Download or read book Collaboration as a Tool in Forest Restoration written by Kimberly Lowe and published by . This book was released on 2005 with total page 12 pages. Available in PDF, EPUB and Kindle. Book excerpt: Many policy makers, stakeholders and land management agencies have embraced collaborative approaches as a means of guiding forest management on public lands. A growing number of federal policies, such as the Healthy Forests Restoration Act of 2003 and the Facilitation of Cooperative Conservation Executive Order 13352 of August 26, 2004, call for cooperative conservation by encouraging federal agencies to work collaboratively with multiple stakeholders on natural resource management issues. These directives have created both optimism and uncertainty. This publication presents an overview of collaborative forest restoration, including its benefits and challenges.
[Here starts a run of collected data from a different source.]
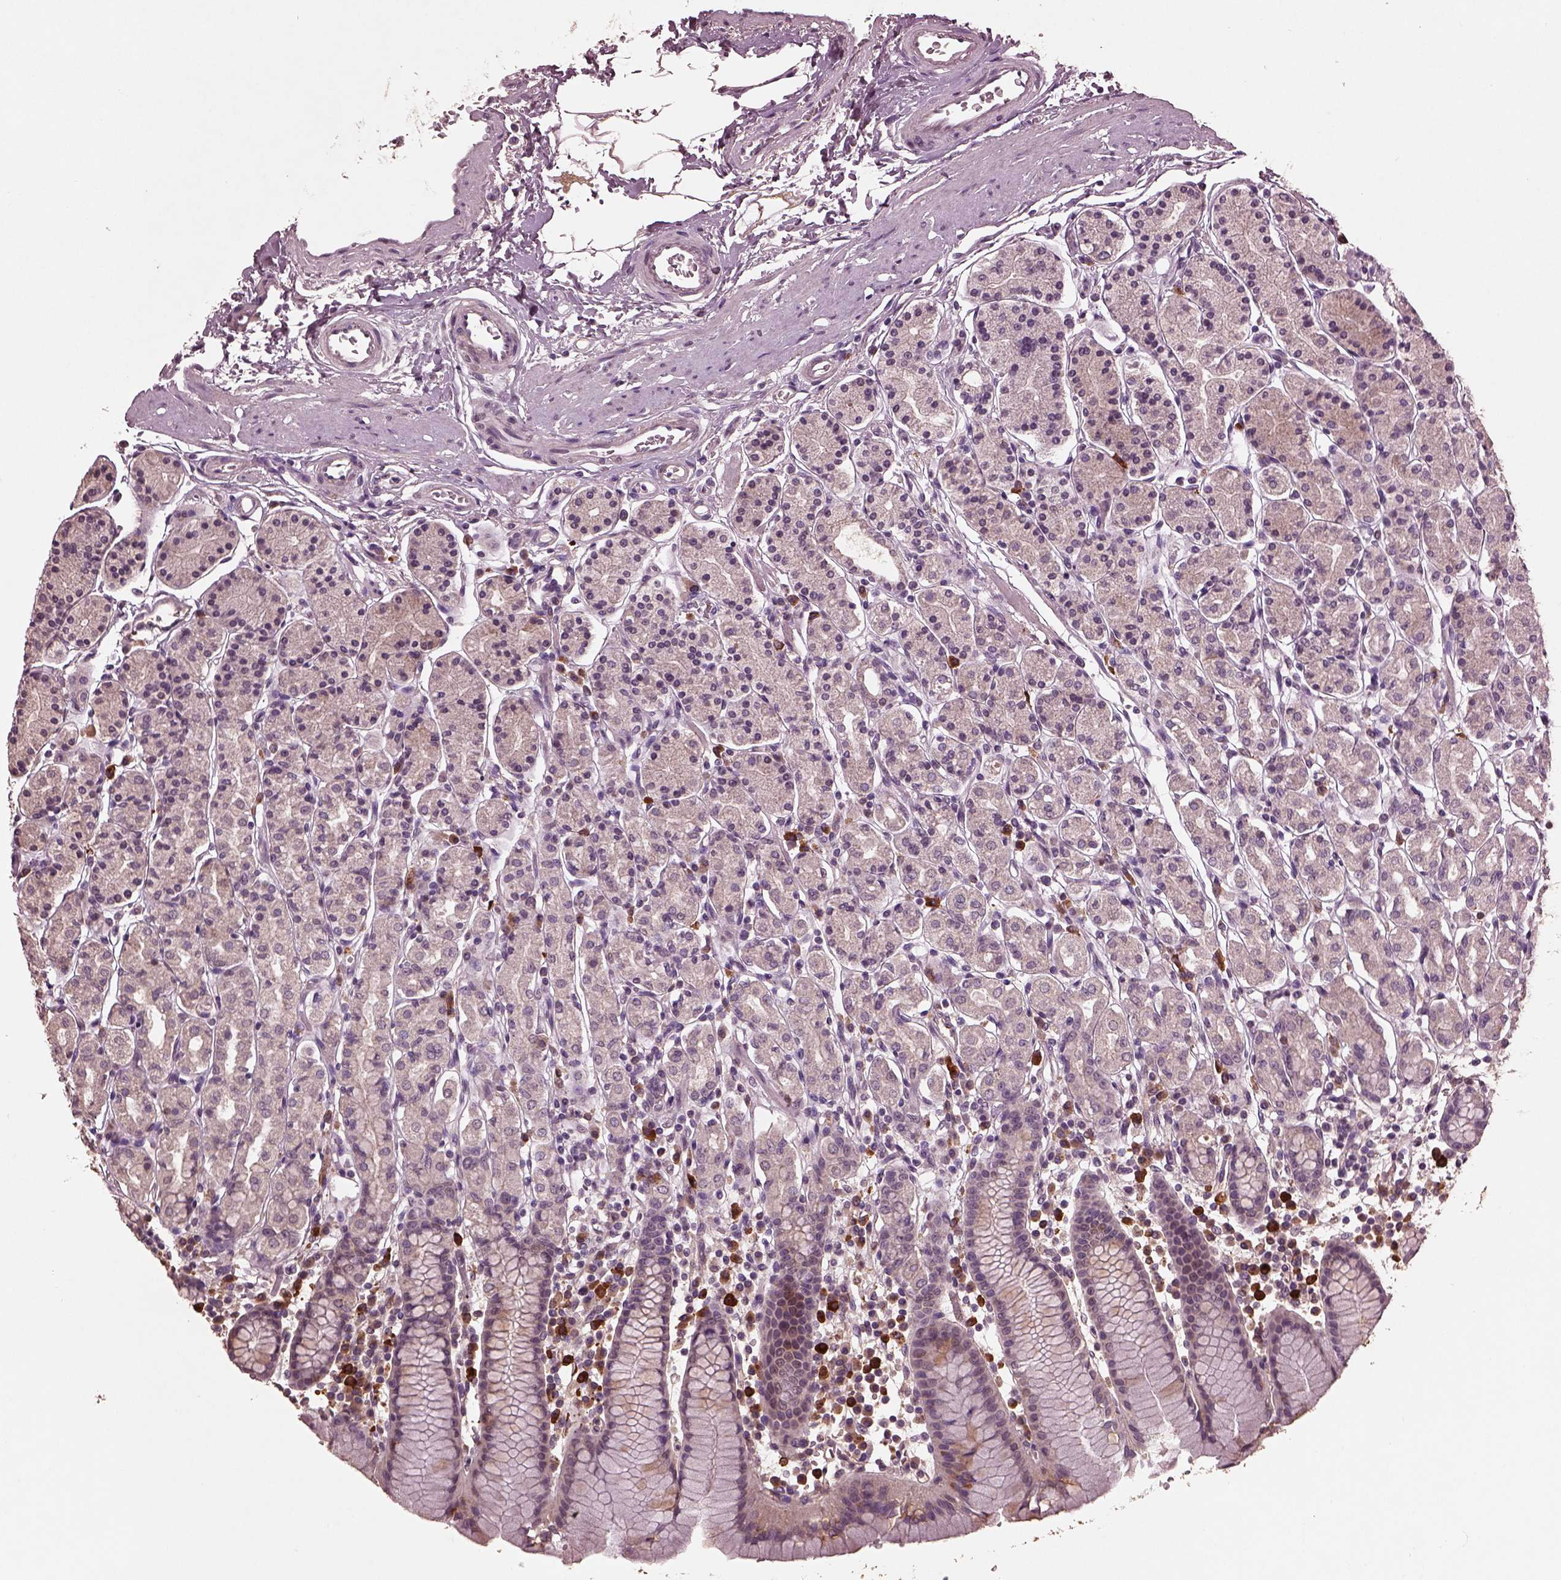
{"staining": {"intensity": "negative", "quantity": "none", "location": "none"}, "tissue": "stomach", "cell_type": "Glandular cells", "image_type": "normal", "snomed": [{"axis": "morphology", "description": "Normal tissue, NOS"}, {"axis": "topography", "description": "Stomach, upper"}, {"axis": "topography", "description": "Stomach"}], "caption": "DAB immunohistochemical staining of benign stomach demonstrates no significant staining in glandular cells.", "gene": "IL18RAP", "patient": {"sex": "male", "age": 62}}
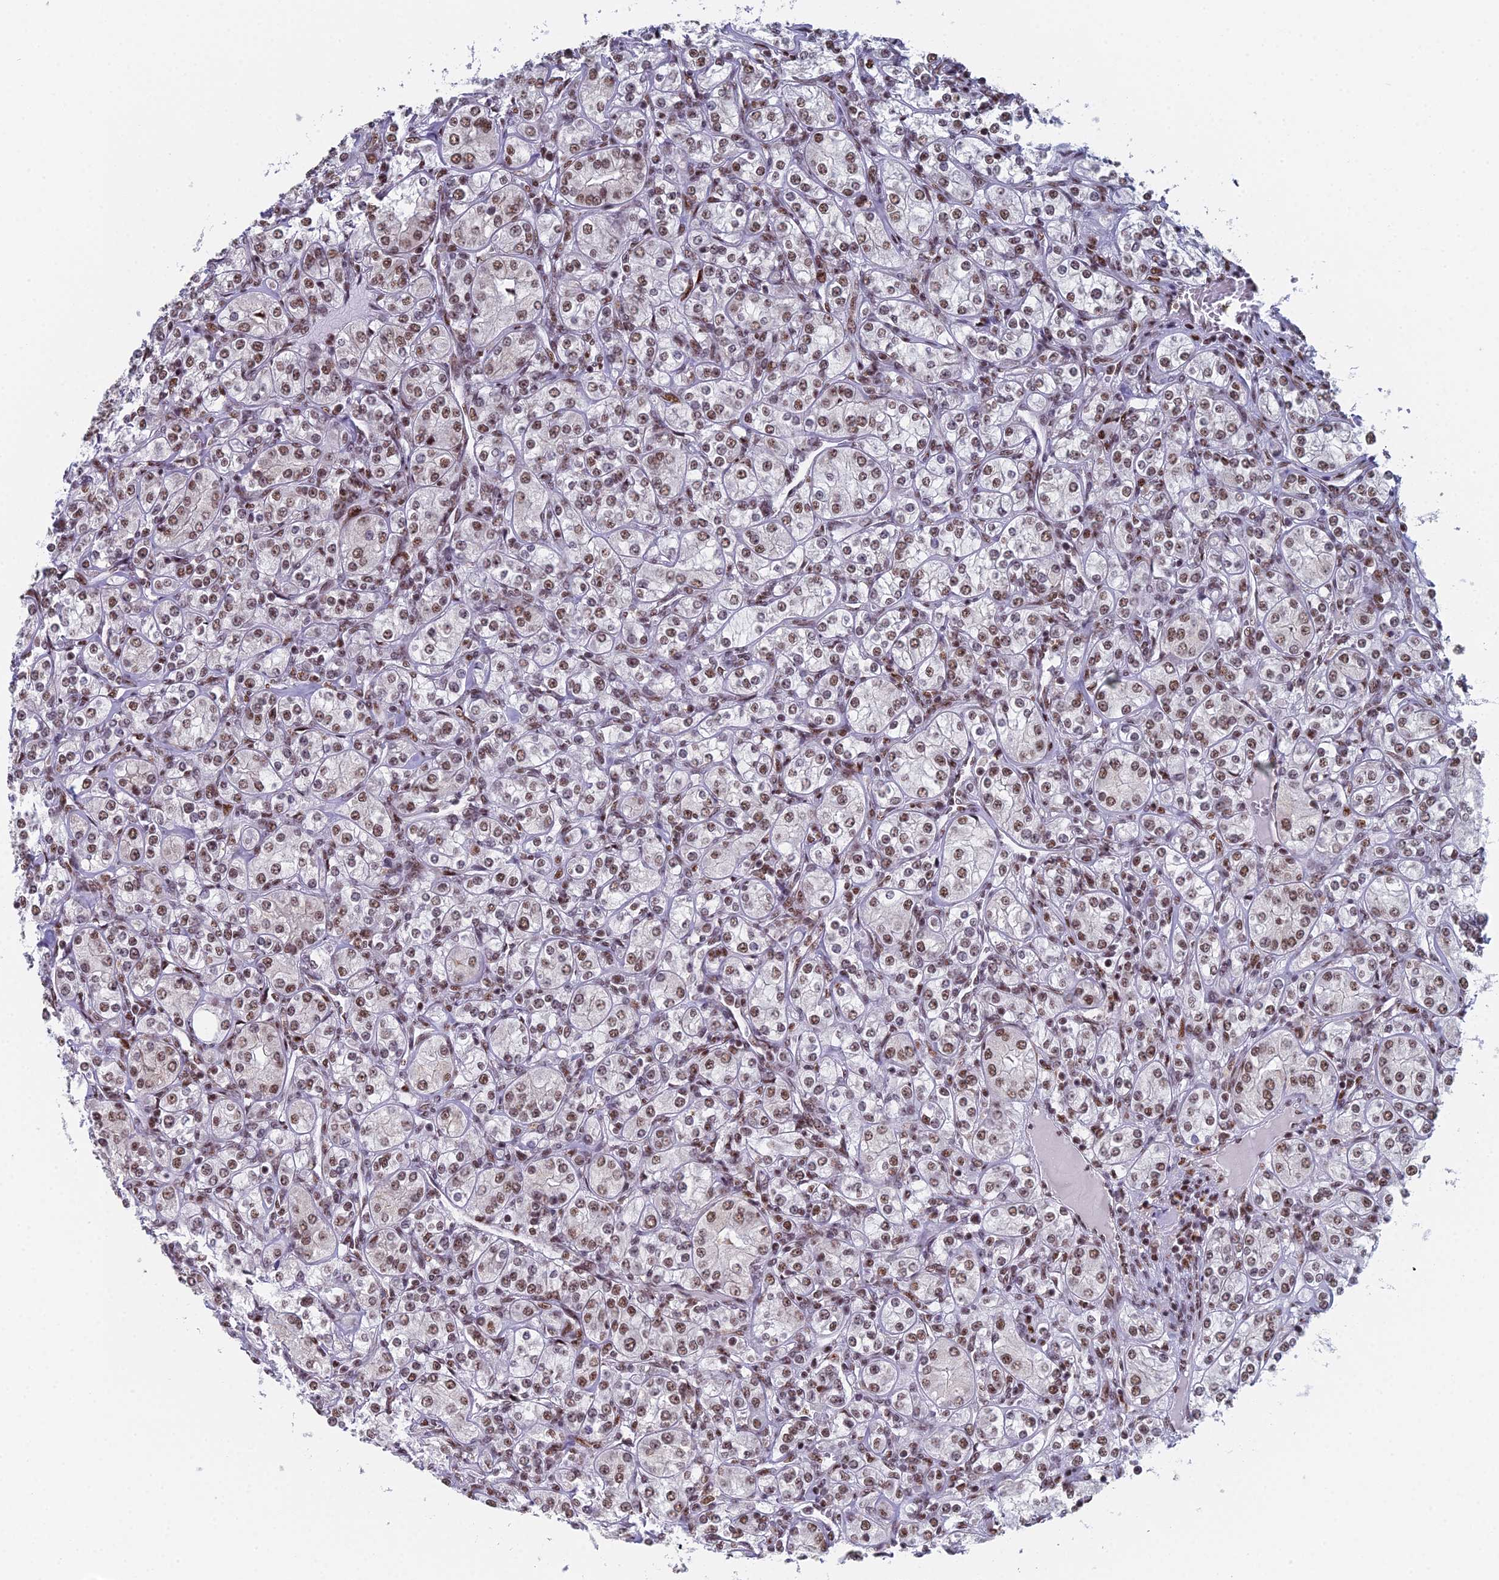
{"staining": {"intensity": "moderate", "quantity": ">75%", "location": "nuclear"}, "tissue": "renal cancer", "cell_type": "Tumor cells", "image_type": "cancer", "snomed": [{"axis": "morphology", "description": "Adenocarcinoma, NOS"}, {"axis": "topography", "description": "Kidney"}], "caption": "DAB immunohistochemical staining of human adenocarcinoma (renal) shows moderate nuclear protein staining in approximately >75% of tumor cells.", "gene": "SF3B3", "patient": {"sex": "male", "age": 77}}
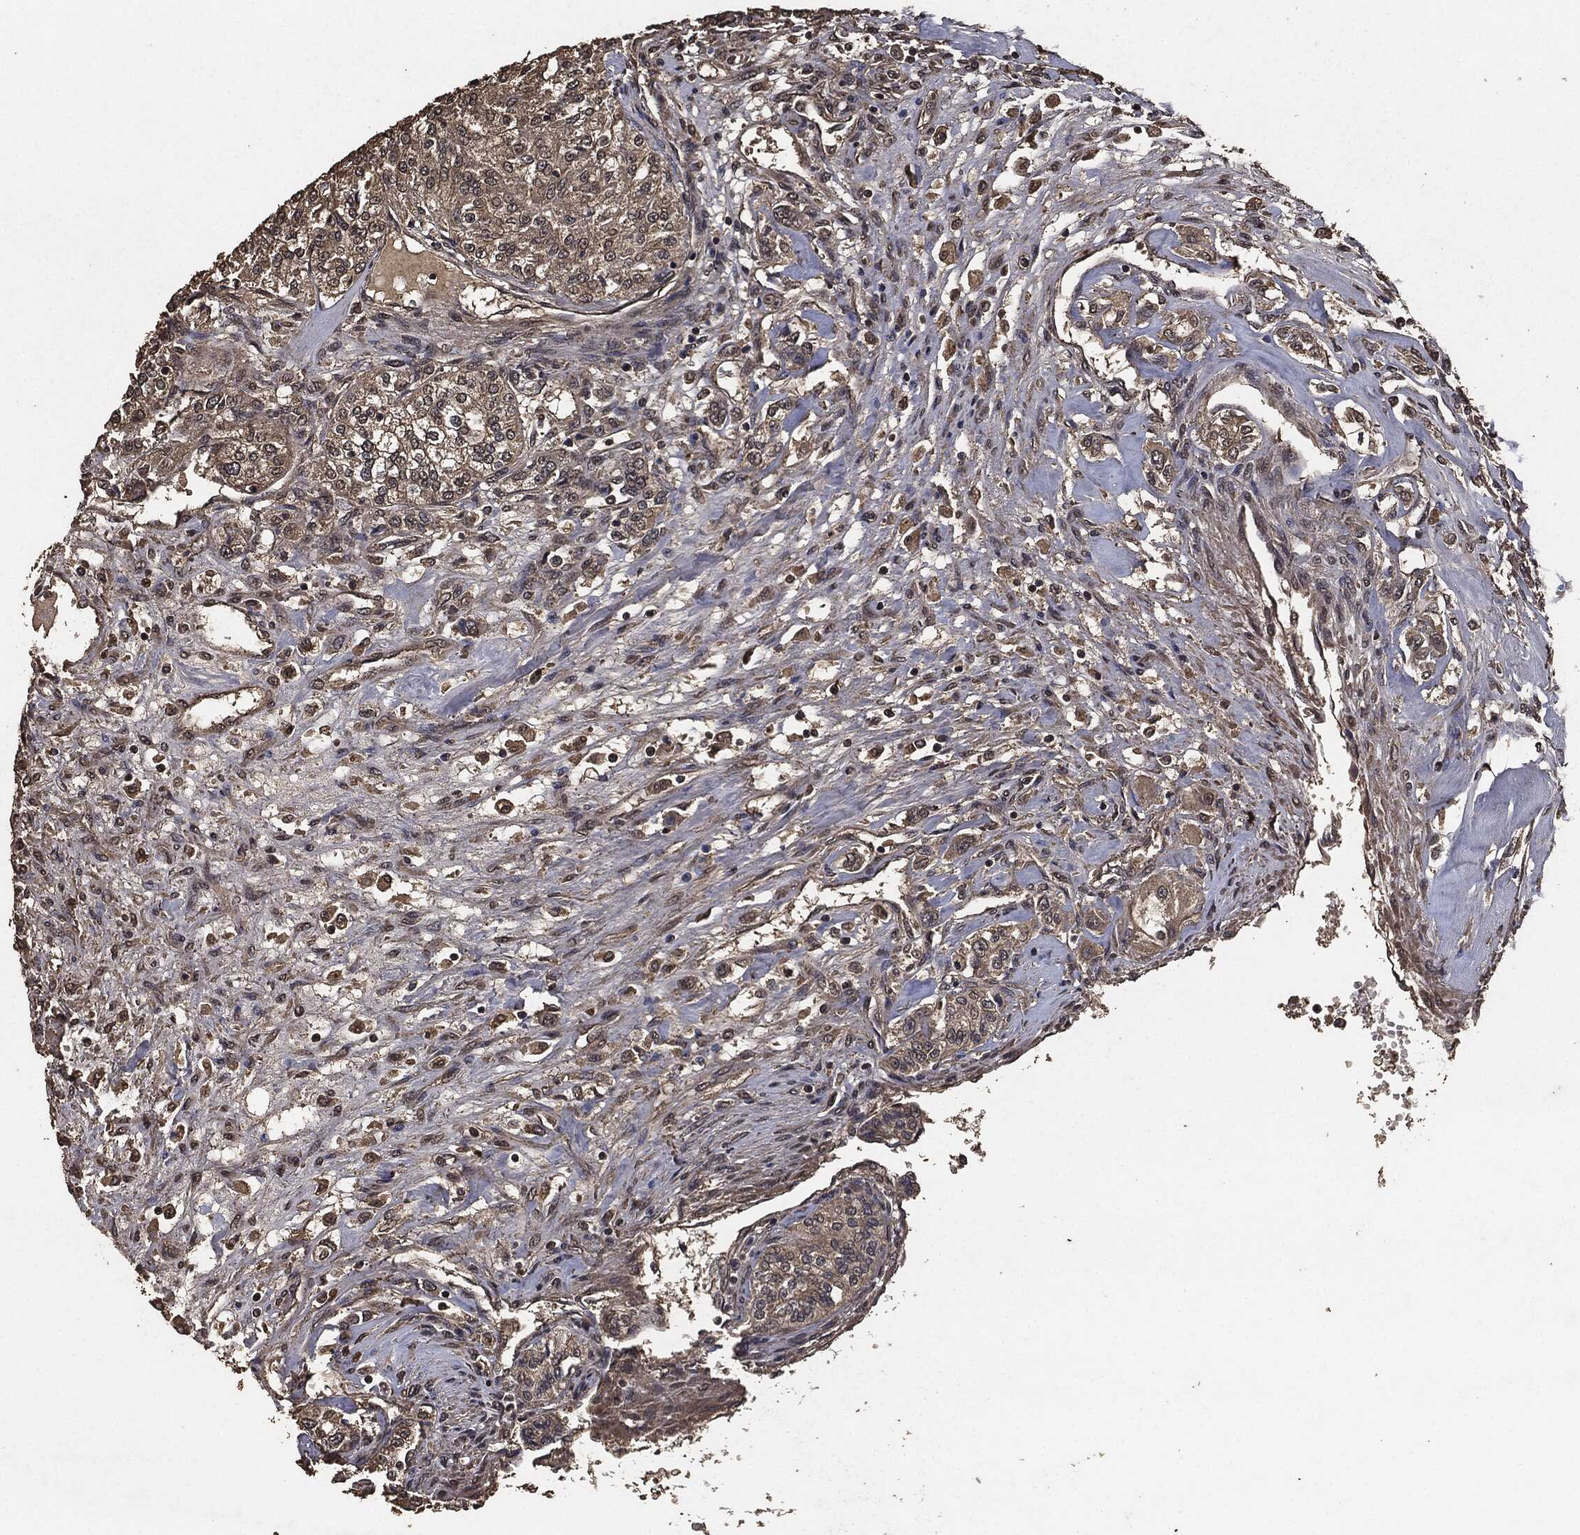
{"staining": {"intensity": "weak", "quantity": "<25%", "location": "cytoplasmic/membranous"}, "tissue": "renal cancer", "cell_type": "Tumor cells", "image_type": "cancer", "snomed": [{"axis": "morphology", "description": "Adenocarcinoma, NOS"}, {"axis": "topography", "description": "Kidney"}], "caption": "Tumor cells show no significant expression in adenocarcinoma (renal).", "gene": "AKT1S1", "patient": {"sex": "female", "age": 63}}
Book Controlling Cheatgrass in Ponderosa Pine and Pinyon juniper Restoration Areas

Download or read book Controlling Cheatgrass in Ponderosa Pine and Pinyon juniper Restoration Areas written by Michele A. James and published by . This book was released on 2007 with total page 12 pages. Available in PDF, EPUB and Kindle. Book excerpt: Cheatgrass (Bromus tectorum) is widespread throughout western North America and is a significant concern for land managers conducting restoration treatments in southwestern ponderosa pine and pinyon-juniper forests. It is common on a few restoration treatment areas in northern Arizona, on severely burned mature/old growth pinyon-juniper sites at Mesa Verde National Park in southwestern Colorado (Floyd et al. 2006), throughout wildfire areas in Zion National Park in southern Utah (U.S. National Park Service 2007), and on areas consumed by wildfire in northern Arizona (Sieg et al. 2003). There is concern that cheatgrass populations may expand further with an increase in the scale and frequency of restoration treatments in southwestern ponderosa pine and pinyon-juniper ecosystems.